Campus News

March 1, 2010

Sustainability is newest Pre-College track

Now in its second year, Emory’s Pre-College Program allows talented rising high school juniors and seniors to experience Emory’s distinctive academic and residential community. This year, the summer program tackles the challenges of living sustainability in the modern world with the Science of Sustainability Institute.

Taught by Daphne Norton from the Department of Chemistry, the Institute offers students the unique opportunity to explore the intersection between problems facing our environment and the solutions science has to offer. A full day program, the Institute includes two daily classes, a lab and extracurricular activities connected to Emory’s sustainability initiative.

“While we will focus on science, we will address the importance of an interdisciplinary approach to solving sustainability programs,” Norton explains. “I want students to recognize the impact science can have in overcoming problems related to energy consumption. The Institute will take a very hands-on approach, engaging students in exploratory lab exercises that include designing a fuel cell, building and testing a solar cell, synthesizing biodiesel from cooking oil and using electrolysis to prepare nickel nanowires.”

In addition, the Institute will highlight some of Emory’s unique sustainable programs – including LEED buildings, biodiesel shuttles and the educational food gardens.

“The Science of Sustainability Institute is an initiative that showcases two of Emory’s real strengths: its commitment to ethically responsible living and its excellence in the sciences,” says Philip Wainwright, associate dean of international and summer programs. “This is an exciting opportunity for students to see cutting-edge environmental practices and to learn the science that lies behind those practices.”

The Pre-College Program offers six-week credit courses in disciplines including biology, economics, mathematics, film studies, languages, theater studies, social sciences and visual arts.
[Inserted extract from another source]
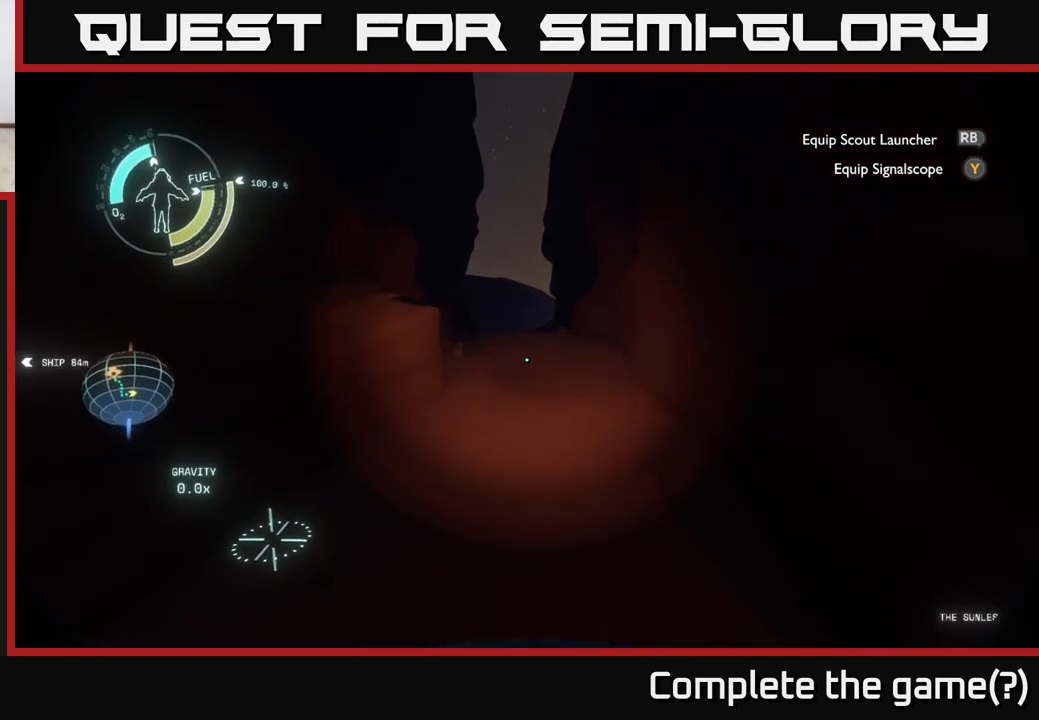
{"buttons": ["A", "R2"], "left_stick": "up", "right_stick": "center", "events": [[67, "A", "down"]]}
Two-week non-credit courses span similar subject areas and include classes taught by Emory faculty Jennifer Romig, “Lawyer as Advocate and Advisor”; Scott Stewart, “Spectacular Soundtracks: Music in Movies”; Marshall Duke, “Psychology of Creativity”; Eugene Gangarosa, “Public Health Career Opportunities and Practices” and Peter Wakefield on “Ethics and Bioethics.”

“This program provides high school students with an excellent opportunity to experience college life and to get a sense of what Emory has to offer,” Wainwright adds. “We have been very fortunate that some of our top teaching faculty offer courses in the program and we feel that the program really does represent the best of Emory.”

Courses run from May 8 to Aug. 6. Children of Emory staff members may be eligible for the courtesy scholarship for credit courses. The application deadline is May 1.